## Written problem
Please rewrite the data from the line with "genus: Argiope" to the line with "genus: Apis", changing every "common name" to "vernacular name" and leaving everything else untouched.

## Information given
»»
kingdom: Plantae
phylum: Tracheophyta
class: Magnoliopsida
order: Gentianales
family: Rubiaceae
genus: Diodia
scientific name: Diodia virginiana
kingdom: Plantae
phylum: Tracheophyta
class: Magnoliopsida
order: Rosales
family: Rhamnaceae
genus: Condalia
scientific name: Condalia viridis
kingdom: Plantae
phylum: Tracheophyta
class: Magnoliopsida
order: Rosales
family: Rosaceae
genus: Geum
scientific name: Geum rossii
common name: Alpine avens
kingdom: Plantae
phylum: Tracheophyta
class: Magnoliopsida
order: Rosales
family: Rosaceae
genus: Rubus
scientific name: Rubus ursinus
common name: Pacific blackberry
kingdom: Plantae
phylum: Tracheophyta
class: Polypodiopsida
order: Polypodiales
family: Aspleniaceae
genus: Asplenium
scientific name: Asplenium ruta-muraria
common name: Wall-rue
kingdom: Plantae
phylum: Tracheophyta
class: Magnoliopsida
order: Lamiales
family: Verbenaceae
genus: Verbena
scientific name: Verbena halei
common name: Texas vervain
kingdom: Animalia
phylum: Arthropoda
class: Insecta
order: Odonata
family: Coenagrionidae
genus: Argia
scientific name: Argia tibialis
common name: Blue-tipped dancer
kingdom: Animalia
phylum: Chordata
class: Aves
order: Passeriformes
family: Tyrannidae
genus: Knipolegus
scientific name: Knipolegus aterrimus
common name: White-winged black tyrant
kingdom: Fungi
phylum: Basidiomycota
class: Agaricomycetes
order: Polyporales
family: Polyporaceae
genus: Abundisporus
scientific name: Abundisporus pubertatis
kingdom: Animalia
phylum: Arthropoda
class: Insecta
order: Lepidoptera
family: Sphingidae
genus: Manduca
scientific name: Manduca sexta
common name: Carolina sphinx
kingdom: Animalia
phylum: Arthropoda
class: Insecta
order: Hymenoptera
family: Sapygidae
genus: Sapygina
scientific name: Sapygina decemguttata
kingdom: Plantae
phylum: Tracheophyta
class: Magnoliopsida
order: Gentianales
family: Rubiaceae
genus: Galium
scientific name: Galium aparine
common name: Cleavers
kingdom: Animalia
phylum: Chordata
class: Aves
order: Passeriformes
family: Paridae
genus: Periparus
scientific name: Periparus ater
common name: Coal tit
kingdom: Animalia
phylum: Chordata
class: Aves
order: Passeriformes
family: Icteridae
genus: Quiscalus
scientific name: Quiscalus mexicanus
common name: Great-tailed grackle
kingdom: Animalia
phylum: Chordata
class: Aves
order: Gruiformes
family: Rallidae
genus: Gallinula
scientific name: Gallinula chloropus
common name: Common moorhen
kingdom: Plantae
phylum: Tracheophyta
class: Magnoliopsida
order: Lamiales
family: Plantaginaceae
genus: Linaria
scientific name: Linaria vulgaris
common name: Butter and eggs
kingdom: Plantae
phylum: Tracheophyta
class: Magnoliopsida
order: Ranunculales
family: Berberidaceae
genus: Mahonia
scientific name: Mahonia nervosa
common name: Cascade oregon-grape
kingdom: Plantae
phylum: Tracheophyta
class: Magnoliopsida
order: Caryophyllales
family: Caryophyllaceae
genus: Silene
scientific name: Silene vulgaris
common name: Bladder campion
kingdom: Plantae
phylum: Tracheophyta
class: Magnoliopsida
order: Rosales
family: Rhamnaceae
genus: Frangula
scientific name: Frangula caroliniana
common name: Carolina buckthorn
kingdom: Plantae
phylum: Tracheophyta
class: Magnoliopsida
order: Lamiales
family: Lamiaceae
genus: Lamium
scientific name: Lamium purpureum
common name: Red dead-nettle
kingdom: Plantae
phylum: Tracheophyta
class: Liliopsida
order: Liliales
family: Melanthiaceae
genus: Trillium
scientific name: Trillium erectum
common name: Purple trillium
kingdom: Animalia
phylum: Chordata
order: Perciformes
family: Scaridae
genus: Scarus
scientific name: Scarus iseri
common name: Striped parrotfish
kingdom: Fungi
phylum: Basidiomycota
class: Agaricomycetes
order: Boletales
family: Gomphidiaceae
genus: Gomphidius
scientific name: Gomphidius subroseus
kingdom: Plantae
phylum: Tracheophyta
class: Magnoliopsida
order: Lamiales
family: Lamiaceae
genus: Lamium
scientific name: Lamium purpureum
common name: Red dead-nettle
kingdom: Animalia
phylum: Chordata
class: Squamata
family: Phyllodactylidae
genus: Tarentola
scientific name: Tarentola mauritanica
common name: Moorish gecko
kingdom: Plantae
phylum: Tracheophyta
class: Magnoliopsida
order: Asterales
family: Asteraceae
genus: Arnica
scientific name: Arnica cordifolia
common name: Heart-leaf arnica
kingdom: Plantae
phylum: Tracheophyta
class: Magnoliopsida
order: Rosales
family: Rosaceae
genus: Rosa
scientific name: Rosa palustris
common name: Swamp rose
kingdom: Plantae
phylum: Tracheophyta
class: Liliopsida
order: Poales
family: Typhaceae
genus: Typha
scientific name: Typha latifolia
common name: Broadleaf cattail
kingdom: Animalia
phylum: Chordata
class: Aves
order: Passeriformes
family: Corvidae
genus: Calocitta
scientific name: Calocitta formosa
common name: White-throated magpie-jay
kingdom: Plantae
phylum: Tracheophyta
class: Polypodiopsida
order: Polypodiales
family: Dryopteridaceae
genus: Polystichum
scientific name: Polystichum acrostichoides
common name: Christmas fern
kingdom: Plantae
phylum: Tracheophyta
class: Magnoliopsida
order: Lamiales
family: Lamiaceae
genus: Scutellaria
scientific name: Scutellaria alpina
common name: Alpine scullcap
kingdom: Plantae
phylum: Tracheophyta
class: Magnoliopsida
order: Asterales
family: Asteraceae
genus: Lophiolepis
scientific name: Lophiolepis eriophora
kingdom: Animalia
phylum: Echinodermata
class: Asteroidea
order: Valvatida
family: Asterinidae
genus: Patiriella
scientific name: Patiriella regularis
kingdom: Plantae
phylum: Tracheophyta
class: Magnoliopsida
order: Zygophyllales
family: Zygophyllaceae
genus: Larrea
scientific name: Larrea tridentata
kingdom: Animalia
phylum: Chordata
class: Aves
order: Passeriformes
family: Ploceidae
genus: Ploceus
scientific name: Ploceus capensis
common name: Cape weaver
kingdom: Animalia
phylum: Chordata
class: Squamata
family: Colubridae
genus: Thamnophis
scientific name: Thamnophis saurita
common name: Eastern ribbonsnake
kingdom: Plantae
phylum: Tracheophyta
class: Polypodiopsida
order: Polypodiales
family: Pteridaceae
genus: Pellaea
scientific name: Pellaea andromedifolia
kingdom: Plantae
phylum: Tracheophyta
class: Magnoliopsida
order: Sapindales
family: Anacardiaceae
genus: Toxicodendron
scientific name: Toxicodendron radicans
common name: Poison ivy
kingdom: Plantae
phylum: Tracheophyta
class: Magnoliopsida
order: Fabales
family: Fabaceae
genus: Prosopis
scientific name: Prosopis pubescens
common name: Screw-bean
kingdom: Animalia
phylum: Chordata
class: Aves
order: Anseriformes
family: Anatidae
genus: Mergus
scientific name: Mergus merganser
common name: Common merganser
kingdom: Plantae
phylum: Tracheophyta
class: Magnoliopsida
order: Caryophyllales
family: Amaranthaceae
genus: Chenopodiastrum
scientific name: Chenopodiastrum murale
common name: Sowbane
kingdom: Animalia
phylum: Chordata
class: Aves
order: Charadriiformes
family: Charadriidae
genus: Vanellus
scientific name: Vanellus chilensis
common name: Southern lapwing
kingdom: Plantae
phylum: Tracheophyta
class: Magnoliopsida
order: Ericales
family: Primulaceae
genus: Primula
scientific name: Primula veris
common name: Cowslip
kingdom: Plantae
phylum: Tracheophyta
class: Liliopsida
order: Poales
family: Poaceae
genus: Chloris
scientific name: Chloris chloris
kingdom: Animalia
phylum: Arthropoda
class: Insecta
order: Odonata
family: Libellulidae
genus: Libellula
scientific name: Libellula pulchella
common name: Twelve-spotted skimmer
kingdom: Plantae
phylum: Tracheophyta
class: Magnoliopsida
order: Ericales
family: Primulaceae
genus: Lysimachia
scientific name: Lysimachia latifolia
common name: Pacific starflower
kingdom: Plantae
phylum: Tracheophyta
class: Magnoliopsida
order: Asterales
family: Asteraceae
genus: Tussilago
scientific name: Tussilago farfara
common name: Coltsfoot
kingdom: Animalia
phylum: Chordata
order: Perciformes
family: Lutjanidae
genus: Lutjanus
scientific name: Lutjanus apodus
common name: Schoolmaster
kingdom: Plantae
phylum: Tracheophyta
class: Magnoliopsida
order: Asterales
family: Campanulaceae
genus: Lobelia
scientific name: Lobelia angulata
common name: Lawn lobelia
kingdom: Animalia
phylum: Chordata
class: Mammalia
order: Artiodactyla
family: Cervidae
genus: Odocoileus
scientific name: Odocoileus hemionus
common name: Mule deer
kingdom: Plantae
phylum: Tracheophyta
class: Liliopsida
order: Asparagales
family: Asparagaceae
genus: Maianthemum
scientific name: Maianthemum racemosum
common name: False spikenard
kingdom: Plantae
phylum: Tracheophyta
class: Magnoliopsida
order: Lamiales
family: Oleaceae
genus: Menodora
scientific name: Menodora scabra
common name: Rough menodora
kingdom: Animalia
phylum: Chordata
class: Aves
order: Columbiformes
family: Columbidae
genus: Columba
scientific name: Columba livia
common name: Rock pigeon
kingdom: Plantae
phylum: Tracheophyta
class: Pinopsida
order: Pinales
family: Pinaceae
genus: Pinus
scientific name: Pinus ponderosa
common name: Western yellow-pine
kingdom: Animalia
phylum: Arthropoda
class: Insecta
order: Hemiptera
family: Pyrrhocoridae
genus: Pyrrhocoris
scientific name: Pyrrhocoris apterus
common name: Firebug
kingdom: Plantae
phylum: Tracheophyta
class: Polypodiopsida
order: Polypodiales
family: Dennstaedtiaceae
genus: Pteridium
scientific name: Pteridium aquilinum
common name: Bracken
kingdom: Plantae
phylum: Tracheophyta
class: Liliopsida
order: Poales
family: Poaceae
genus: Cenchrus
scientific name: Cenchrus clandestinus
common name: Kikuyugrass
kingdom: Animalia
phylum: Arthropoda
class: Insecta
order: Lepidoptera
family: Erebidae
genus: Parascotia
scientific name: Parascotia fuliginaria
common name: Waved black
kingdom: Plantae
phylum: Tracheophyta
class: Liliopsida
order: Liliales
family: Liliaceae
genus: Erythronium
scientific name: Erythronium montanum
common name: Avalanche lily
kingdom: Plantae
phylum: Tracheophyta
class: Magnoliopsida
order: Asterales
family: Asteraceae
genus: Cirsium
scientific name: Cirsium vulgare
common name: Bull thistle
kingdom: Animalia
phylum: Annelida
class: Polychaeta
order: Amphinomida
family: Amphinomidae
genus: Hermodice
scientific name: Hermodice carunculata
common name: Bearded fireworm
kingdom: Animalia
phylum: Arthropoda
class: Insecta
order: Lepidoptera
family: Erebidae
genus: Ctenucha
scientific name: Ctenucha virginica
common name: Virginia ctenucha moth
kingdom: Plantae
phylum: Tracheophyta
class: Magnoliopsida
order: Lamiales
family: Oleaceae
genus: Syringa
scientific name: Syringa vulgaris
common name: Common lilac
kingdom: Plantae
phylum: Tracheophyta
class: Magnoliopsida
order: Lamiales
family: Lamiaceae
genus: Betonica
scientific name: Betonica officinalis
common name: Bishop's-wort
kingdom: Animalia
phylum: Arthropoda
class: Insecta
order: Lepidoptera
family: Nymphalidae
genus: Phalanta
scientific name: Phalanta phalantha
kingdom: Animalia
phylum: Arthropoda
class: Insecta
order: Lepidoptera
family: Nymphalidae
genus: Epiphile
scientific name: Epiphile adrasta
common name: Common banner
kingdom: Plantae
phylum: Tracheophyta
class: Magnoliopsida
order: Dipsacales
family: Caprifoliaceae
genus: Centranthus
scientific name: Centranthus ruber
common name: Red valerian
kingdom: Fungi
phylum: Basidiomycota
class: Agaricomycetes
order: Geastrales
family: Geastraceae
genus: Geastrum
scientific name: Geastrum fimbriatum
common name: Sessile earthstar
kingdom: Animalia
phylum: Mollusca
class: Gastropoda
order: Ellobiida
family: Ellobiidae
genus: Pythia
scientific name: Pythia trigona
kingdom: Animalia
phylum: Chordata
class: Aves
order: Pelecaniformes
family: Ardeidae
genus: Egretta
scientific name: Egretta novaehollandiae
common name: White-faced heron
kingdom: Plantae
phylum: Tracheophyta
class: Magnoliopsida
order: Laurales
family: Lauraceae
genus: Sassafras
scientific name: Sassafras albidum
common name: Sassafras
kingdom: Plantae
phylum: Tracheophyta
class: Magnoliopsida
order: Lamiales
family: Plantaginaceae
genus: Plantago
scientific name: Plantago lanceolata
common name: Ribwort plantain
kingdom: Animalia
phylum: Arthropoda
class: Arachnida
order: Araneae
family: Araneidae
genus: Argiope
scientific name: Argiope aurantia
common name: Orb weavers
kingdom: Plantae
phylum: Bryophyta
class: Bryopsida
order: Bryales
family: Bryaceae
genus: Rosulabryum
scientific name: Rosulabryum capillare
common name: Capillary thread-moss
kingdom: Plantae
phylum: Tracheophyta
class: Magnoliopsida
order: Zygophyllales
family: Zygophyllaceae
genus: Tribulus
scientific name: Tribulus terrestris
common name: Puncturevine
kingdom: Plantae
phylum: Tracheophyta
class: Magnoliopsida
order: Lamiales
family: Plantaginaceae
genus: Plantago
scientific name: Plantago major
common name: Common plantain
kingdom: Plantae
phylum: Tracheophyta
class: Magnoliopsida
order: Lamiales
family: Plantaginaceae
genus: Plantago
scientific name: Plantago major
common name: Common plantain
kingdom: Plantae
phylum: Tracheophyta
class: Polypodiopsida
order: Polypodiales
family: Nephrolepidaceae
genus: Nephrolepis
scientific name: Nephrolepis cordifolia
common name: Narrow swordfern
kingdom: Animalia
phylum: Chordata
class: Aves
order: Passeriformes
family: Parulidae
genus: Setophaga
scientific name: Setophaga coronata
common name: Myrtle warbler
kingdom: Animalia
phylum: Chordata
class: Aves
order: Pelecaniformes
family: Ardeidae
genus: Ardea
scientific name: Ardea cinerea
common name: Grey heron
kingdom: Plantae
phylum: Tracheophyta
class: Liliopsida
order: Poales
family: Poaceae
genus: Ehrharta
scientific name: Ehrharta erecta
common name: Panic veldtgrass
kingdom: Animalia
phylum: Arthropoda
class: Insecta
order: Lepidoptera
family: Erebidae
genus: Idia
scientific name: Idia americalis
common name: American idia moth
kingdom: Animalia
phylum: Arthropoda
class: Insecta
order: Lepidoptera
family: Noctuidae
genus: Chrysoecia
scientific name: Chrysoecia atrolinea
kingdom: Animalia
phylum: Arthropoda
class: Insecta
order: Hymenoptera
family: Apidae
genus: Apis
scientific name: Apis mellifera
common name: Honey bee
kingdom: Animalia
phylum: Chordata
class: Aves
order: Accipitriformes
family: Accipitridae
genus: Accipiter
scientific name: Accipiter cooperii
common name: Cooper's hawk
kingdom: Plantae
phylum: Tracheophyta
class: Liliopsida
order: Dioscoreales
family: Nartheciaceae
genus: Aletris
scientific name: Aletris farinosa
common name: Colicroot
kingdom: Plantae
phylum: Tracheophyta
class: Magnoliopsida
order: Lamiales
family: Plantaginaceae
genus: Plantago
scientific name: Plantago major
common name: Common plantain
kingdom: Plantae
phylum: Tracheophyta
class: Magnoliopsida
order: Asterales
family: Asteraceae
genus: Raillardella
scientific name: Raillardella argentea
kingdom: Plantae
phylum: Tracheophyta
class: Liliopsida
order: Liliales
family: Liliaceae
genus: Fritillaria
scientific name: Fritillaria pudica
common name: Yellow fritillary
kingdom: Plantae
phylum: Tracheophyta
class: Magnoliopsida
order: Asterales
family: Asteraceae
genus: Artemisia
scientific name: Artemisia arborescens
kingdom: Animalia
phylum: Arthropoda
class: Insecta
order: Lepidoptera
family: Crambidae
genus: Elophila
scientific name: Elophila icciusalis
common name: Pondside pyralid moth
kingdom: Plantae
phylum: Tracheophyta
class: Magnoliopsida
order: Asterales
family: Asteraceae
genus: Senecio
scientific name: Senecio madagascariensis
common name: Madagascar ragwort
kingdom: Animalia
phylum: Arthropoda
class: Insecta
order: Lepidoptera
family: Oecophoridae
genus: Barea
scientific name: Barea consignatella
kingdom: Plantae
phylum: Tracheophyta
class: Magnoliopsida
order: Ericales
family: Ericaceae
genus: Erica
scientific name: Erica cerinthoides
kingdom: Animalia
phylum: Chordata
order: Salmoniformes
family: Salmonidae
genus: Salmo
««
## Full answer
genus: Argiope
scientific name: Argiope aurantia
vernacular name: Orb weavers
kingdom: Plantae
phylum: Bryophyta
class: Bryopsida
order: Bryales
family: Bryaceae
genus: Rosulabryum
scientific name: Rosulabryum capillare
vernacular name: Capillary thread-moss
kingdom: Plantae
phylum: Tracheophyta
class: Magnoliopsida
order: Zygophyllales
family: Zygophyllaceae
genus: Tribulus
scientific name: Tribulus terrestris
vernacular name: Puncturevine
kingdom: Plantae
phylum: Tracheophyta
class: Magnoliopsida
order: Lamiales
family: Plantaginaceae
genus: Plantago
scientific name: Plantago major
vernacular name: Common plantain
kingdom: Plantae
phylum: Tracheophyta
class: Magnoliopsida
order: Lamiales
family: Plantaginaceae
genus: Plantago
scientific name: Plantago major
vernacular name: Common plantain
kingdom: Plantae
phylum: Tracheophyta
class: Polypodiopsida
order: Polypodiales
family: Nephrolepidaceae
genus: Nephrolepis
scientific name: Nephrolepis cordifolia
vernacular name: Narrow swordfern
kingdom: Animalia
phylum: Chordata
class: Aves
order: Passeriformes
family: Parulidae
genus: Setophaga
scientific name: Setophaga coronata
vernacular name: Myrtle warbler
kingdom: Animalia
phylum: Chordata
class: Aves
order: Pelecaniformes
family: Ardeidae
genus: Ardea
scientific name: Ardea cinerea
vernacular name: Grey heron
kingdom: Plantae
phylum: Tracheophyta
class: Liliopsida
order: Poales
family: Poaceae
genus: Ehrharta
scientific name: Ehrharta erecta
vernacular name: Panic veldtgrass
kingdom: Animalia
phylum: Arthropoda
class: Insecta
order: Lepidoptera
family: Erebidae
genus: Idia
scientific name: Idia americalis
vernacular name: American idia moth
kingdom: Animalia
phylum: Arthropoda
class: Insecta
order: Lepidoptera
family: Noctuidae
genus: Chrysoecia
scientific name: Chrysoecia atrolinea
kingdom: Animalia
phylum: Arthropoda
class: Insecta
order: Hymenoptera
family: Apidae
genus: Apis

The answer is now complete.